12 December 2013
The life of Nelson Mandela was celebrated with dignity, joy and tears by tens of thousands of South Africans at the Cape Town stadium in Green Point on Wednesday night.
In a spirit of remembrance and celebration, formalities were set aside as artists and the city’s leaders paid tribute to Mandela, who passed away last Thursday at the age of 95.
“Nelson Mandela: A Life Celebrated” was a free event organised as part of the City of Cape Town’s commemorative programme.
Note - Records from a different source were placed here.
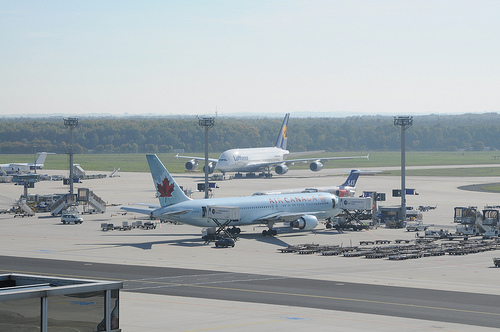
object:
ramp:
[203, 218, 237, 244]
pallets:
[277, 239, 500, 260]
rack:
[389, 254, 419, 260]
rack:
[342, 251, 362, 256]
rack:
[277, 245, 298, 253]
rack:
[448, 242, 470, 255]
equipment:
[298, 249, 318, 253]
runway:
[0, 164, 500, 332]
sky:
[0, 0, 500, 119]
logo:
[269, 194, 327, 204]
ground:
[0, 151, 500, 292]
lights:
[393, 116, 413, 130]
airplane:
[120, 154, 344, 237]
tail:
[146, 154, 191, 207]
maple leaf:
[157, 176, 176, 203]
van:
[61, 210, 84, 224]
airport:
[0, 0, 500, 332]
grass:
[328, 166, 500, 176]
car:
[215, 237, 236, 247]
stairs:
[87, 191, 106, 213]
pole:
[401, 125, 406, 228]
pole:
[205, 126, 209, 199]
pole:
[69, 126, 72, 194]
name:
[269, 195, 328, 205]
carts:
[144, 221, 158, 229]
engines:
[275, 164, 290, 174]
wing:
[244, 154, 369, 174]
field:
[0, 151, 500, 173]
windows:
[242, 206, 274, 210]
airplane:
[174, 113, 369, 177]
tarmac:
[0, 254, 500, 331]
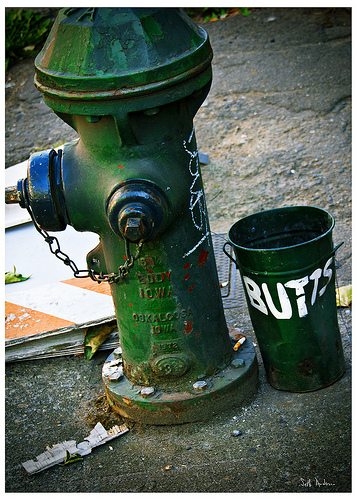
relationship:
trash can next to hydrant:
[222, 206, 347, 392] [4, 8, 259, 426]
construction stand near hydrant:
[6, 160, 140, 359] [4, 8, 259, 426]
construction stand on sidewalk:
[6, 160, 140, 359] [5, 6, 352, 493]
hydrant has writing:
[4, 8, 259, 426] [130, 271, 195, 350]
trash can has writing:
[222, 206, 347, 392] [241, 258, 333, 320]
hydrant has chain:
[4, 8, 259, 426] [25, 200, 142, 282]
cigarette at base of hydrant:
[234, 334, 245, 350] [4, 8, 259, 426]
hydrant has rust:
[4, 8, 259, 426] [182, 247, 210, 340]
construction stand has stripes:
[6, 160, 140, 359] [4, 275, 114, 344]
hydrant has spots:
[4, 8, 259, 426] [182, 247, 210, 340]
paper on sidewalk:
[20, 421, 128, 474] [5, 6, 352, 493]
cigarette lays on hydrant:
[234, 334, 245, 350] [4, 8, 259, 426]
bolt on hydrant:
[119, 207, 153, 241] [4, 8, 259, 426]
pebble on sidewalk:
[233, 430, 241, 435] [5, 6, 352, 493]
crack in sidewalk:
[226, 38, 349, 56] [5, 6, 352, 493]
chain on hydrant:
[25, 200, 142, 282] [4, 8, 259, 426]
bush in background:
[7, 9, 234, 79] [8, 8, 350, 97]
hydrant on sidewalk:
[4, 8, 259, 426] [6, 8, 353, 492]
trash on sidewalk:
[20, 421, 128, 474] [5, 6, 352, 493]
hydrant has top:
[4, 8, 259, 426] [32, 8, 212, 96]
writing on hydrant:
[130, 271, 195, 350] [4, 8, 259, 426]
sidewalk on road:
[5, 6, 352, 493] [6, 8, 353, 492]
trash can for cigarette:
[222, 204, 346, 391] [234, 334, 245, 350]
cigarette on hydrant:
[234, 334, 245, 350] [4, 8, 259, 426]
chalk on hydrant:
[176, 126, 211, 258] [4, 8, 259, 426]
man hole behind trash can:
[200, 234, 245, 305] [222, 204, 346, 391]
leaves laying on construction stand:
[6, 265, 31, 286] [6, 160, 140, 359]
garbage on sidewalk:
[20, 421, 128, 474] [6, 8, 353, 492]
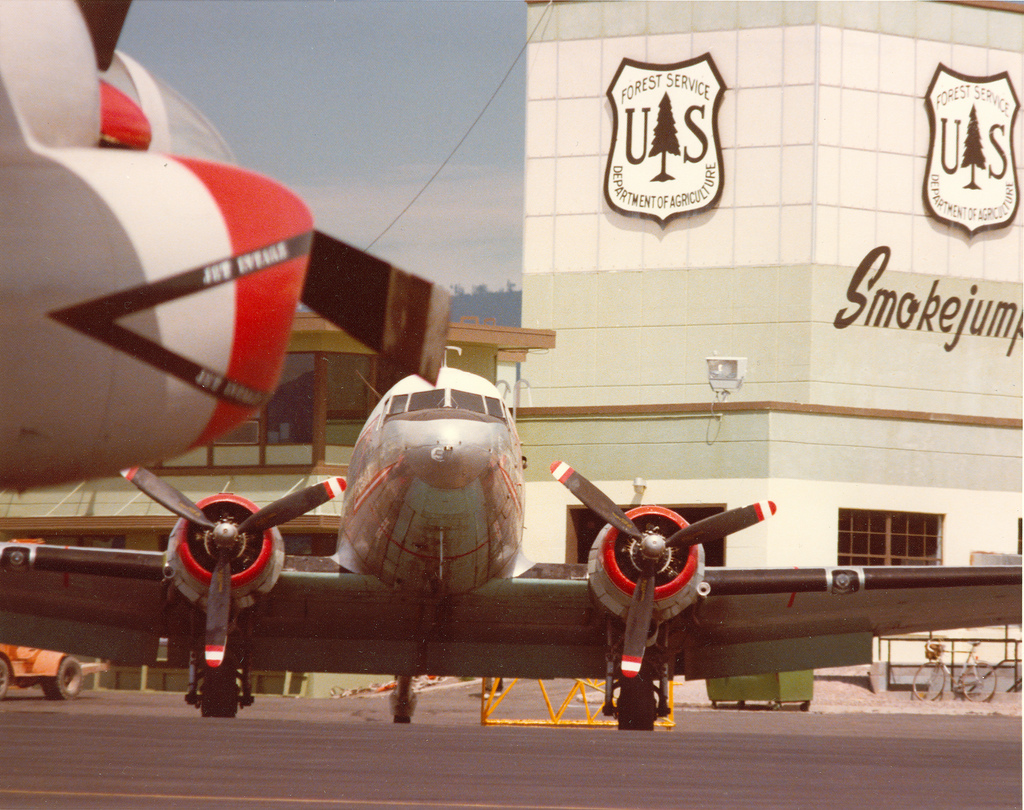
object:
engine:
[547, 452, 775, 681]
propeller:
[553, 456, 783, 690]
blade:
[197, 555, 232, 673]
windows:
[373, 383, 512, 427]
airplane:
[0, 346, 1024, 739]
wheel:
[176, 662, 256, 728]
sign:
[599, 49, 730, 235]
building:
[517, 5, 993, 717]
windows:
[827, 508, 953, 572]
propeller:
[618, 579, 670, 681]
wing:
[512, 565, 1024, 683]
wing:
[2, 532, 352, 684]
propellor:
[121, 452, 349, 675]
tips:
[545, 457, 573, 494]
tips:
[751, 491, 778, 523]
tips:
[611, 654, 646, 681]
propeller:
[109, 454, 210, 530]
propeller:
[195, 545, 230, 670]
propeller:
[545, 449, 652, 547]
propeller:
[668, 496, 783, 546]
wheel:
[598, 667, 674, 733]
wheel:
[33, 655, 91, 701]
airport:
[514, 0, 1021, 683]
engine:
[537, 456, 773, 682]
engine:
[113, 459, 345, 675]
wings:
[0, 512, 1022, 688]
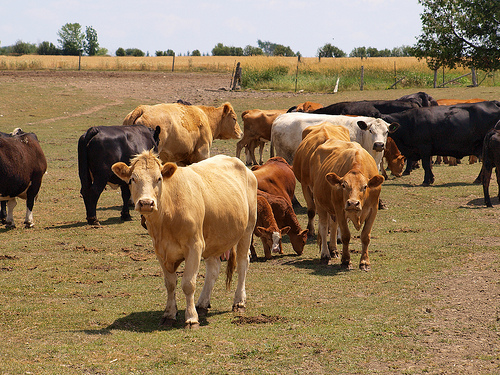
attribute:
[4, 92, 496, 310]
cows — colorful, black,   together,  a large group, large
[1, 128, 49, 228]
cow — brown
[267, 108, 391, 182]
cow — white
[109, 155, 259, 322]
cow — tan, forward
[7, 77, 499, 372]
grass — green, brown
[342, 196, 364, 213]
snout — brown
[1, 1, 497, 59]
sky — blue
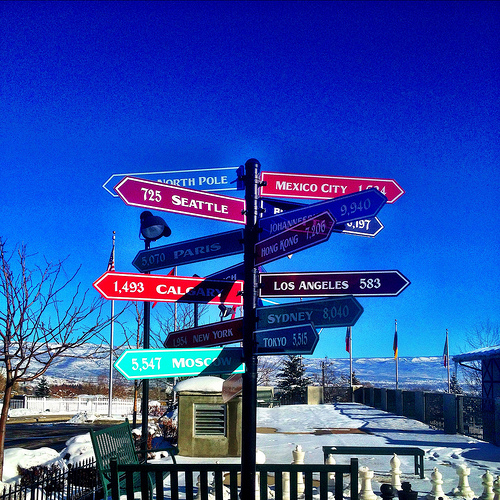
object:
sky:
[157, 21, 354, 133]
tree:
[0, 237, 138, 491]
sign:
[113, 175, 247, 224]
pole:
[240, 374, 257, 500]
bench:
[88, 417, 177, 500]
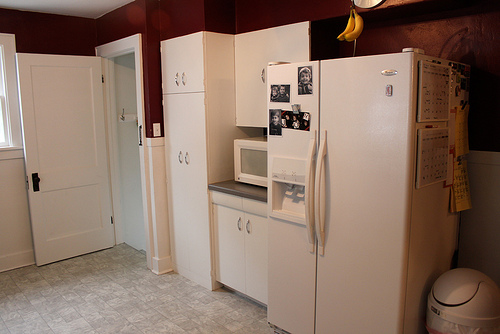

The city laid on free public transport, making it possible for people from all corners of the city to come together to remember Mandela.
The mood of the crowd was one of joyful togetherness as they stood side by side to mourn the man who set them free. “The Mandela Magic at work one last time – his Cape Town farewell last night,” said author Tim Butcher, who attended the event with his family.
Helen Zille, the leader of the Democratic Alliance and the premier of the Western Cape, sang praise songs about Madiba in isiXhosa. She told of how she had just returned from the state ceremony for Mandela in Pretoria, where the former president’s body has been lying in state.
She said his face was at peace, “a face that must symbolise both in its physical features and its spiritual features everything that we must become as nation”. She said Mandela’s familiar smile “must have masked such a deep pain over a vast number of years, when he sacrificed to bring us freedom and to bring us a constitution that defends us today”.
Zille said she had flown in from Pretoria over Robben Island, seeing Cape Town as Mandela must have seen it. “It was a powerful sight.”
Johnny Clegg paid a heartfelt tribute to Mandela with Asimbonanga, a song he wrote in the dark days of apartheid. The crowd, on its feet, sang and cried along with him.
Justice and dignity
“The spirit of the New South Africa may have had its origins in Madiba but it lives in all of us,” Cape Town mayor Patricia de Lille said. “And because of that, we cannot let that spirit die with him. He showed us what reconciliation meant; he showed us what we needed to become.
“In mourning him, we celebrate his values of justice, dignity, respect, human rights and reconciliation,” she said. “In our celebration of them, these values live and thrive once more.”
The Bala Brothers also brought the crowd to their feet – where they remained for the rest of the night – with their rousing rendition of Miriam Makeba’s Pata Pata. Paying tribute to the country that determinedly breaks stereotypes, they sang in Afrikaans.
National Planning Minister Trevor Manuel said it had been a long walk to freedom for South Africa, but that “the journey was not over yet”.
Singer and Aids activist Annie Lennox, who is also an ambassador for the charity 46664, used her bongo drum to convey a powerful message to “stop the violence”. Banging out slam poetry, she got the crowd chanting about safe sex and getting tested.
Also paying tribute was rugby player Francois Pienaar, former captain of the Springboks, who described Mandela as “our spiritual coach and our captain”. Recalling the World Cup in 1999 when he led Springboks to team victory, Pienaar said, “For the first time ever, we were all champions together. I will never forget how proud Madiba was, and his beautiful smile.”
Marius Fransman, Deputy Minister of International Relations and Co-operation and the chair of the ANC in the Western Cape, said Mandela was the country’s role model: “We all ask what we want our children to be like. We want them to be like Madiba.”
The event was well organised, with the city relying on many of the procedures it used when it successfully hosted the 2010 World Cup. The “fan walk” from the station through the city centre to the stadium was renamed the “remembrance walk”.
“Madiba’s Cape Town celebration has got to be one of the highlights of my life,” said photographer Jackie Murray. “Never before have I experienced such intense, unified joy, sorrow and elation as this. We sang, we danced, we cried, we screamed our hearts out. Lucky the stadium doesn’t have a roof, because we would have blasted it right off up into our beautiful African skies!”
A few thousand people also gathered at the Grand Parade, where the event was broadcast on big screens.